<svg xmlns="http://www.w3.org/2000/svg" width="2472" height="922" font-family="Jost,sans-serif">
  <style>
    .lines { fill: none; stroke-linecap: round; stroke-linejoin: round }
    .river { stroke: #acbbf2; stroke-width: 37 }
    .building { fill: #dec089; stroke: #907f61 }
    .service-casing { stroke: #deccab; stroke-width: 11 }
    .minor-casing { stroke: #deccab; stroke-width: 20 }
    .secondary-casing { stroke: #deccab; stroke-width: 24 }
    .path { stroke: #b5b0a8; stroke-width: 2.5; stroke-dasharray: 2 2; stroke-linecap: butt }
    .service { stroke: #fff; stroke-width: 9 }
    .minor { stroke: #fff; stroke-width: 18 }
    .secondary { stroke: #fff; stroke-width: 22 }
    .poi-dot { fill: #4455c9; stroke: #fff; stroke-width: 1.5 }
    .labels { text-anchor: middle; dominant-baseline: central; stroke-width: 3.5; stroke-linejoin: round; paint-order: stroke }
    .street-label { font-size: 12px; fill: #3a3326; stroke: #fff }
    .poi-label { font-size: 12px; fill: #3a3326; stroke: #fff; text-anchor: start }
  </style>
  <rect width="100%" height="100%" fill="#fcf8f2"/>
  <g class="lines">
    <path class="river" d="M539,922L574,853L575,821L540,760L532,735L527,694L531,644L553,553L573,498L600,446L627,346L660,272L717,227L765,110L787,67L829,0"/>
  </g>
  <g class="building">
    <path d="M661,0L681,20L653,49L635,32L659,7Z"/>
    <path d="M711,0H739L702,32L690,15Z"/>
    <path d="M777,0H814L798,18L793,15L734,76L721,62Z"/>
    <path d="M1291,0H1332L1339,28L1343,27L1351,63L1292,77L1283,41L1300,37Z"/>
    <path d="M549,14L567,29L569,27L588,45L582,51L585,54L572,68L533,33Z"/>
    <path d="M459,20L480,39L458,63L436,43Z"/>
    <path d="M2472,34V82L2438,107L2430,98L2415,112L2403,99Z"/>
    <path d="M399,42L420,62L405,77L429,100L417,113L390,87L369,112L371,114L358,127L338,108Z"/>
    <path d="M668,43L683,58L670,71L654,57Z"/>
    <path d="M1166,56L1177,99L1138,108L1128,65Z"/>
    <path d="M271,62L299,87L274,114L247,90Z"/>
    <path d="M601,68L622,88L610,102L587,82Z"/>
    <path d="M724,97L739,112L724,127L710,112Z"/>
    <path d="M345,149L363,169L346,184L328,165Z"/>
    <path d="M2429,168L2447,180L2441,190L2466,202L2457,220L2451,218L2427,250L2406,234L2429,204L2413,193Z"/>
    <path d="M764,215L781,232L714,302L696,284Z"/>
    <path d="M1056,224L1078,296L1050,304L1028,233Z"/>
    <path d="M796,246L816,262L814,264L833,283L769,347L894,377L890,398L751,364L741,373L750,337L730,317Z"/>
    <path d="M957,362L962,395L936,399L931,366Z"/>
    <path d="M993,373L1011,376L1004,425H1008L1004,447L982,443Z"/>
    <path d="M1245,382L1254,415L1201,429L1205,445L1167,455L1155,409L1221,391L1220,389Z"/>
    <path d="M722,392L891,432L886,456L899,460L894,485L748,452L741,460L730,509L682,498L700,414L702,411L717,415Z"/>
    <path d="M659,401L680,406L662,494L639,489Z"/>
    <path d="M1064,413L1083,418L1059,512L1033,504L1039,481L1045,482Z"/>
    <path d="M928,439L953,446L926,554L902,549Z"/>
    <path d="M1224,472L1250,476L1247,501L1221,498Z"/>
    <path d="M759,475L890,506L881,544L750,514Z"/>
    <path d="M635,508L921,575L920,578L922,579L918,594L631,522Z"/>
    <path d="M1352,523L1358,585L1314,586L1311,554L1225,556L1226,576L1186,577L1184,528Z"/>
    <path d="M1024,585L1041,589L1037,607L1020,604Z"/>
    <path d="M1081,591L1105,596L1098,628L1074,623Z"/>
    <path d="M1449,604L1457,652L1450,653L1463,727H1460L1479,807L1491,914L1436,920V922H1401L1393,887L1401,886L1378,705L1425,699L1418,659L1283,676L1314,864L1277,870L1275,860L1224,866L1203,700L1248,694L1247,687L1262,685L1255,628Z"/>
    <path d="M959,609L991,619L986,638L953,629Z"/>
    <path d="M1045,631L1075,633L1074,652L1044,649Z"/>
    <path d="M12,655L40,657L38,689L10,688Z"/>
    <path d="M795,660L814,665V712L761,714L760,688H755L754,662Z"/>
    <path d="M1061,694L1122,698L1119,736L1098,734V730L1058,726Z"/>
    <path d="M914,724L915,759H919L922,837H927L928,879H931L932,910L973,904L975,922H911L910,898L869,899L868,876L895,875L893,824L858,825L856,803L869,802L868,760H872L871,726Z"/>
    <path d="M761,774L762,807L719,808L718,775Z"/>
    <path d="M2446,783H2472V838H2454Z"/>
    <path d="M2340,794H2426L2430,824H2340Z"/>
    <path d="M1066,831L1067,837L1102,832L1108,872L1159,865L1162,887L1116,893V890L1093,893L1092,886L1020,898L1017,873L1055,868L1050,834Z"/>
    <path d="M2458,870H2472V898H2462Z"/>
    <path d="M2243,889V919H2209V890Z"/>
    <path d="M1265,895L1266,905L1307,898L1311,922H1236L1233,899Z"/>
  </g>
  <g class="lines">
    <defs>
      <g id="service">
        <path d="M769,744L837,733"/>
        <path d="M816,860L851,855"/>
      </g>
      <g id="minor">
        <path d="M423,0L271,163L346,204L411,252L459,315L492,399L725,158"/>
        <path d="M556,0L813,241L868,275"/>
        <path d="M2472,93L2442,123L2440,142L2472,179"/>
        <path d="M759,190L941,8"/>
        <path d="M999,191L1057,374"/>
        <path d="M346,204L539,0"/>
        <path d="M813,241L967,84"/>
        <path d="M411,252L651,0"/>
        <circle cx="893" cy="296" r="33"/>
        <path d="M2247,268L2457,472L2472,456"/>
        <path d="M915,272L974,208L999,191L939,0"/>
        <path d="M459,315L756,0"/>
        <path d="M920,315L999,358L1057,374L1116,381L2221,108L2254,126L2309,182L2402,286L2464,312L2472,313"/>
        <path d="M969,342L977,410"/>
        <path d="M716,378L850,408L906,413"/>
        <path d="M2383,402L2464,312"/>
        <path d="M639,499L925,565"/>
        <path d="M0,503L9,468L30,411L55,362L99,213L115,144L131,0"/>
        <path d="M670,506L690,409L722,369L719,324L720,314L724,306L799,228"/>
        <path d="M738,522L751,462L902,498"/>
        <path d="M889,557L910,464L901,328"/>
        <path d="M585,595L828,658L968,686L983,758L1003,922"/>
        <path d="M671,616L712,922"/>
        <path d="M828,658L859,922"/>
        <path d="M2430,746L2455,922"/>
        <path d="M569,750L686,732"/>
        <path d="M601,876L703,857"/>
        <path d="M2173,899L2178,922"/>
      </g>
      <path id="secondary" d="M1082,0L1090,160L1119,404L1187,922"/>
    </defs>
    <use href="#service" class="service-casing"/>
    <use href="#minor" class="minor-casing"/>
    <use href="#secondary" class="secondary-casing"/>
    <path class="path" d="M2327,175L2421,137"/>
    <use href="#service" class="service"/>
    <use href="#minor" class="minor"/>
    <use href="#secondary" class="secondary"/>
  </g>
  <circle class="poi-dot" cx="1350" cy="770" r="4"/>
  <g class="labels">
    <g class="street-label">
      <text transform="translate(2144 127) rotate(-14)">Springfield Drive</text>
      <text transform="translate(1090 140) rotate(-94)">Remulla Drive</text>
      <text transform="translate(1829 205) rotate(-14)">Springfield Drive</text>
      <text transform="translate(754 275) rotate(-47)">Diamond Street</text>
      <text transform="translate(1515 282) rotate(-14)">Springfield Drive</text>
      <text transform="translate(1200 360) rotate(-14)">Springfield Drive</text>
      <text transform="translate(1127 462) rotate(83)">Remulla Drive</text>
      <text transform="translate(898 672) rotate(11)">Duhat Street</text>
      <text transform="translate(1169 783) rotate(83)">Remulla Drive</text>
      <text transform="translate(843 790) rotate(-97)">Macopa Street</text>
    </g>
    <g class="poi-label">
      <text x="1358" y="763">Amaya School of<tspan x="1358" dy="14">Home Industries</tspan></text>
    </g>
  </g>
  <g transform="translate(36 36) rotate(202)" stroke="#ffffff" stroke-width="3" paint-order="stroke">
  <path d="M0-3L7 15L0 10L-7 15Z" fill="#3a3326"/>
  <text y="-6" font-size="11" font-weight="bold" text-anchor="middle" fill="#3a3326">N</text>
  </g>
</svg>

##########

→ **Assignment**:
In which lines of the material above does the string "labels" occur? Copy them all.

→ **Your solution**:
    .labels { text-anchor: middle; dominant-baseline: central; stroke-width: 3.5; stroke-linejoin: round; paint-order: stroke }
  <g class="labels">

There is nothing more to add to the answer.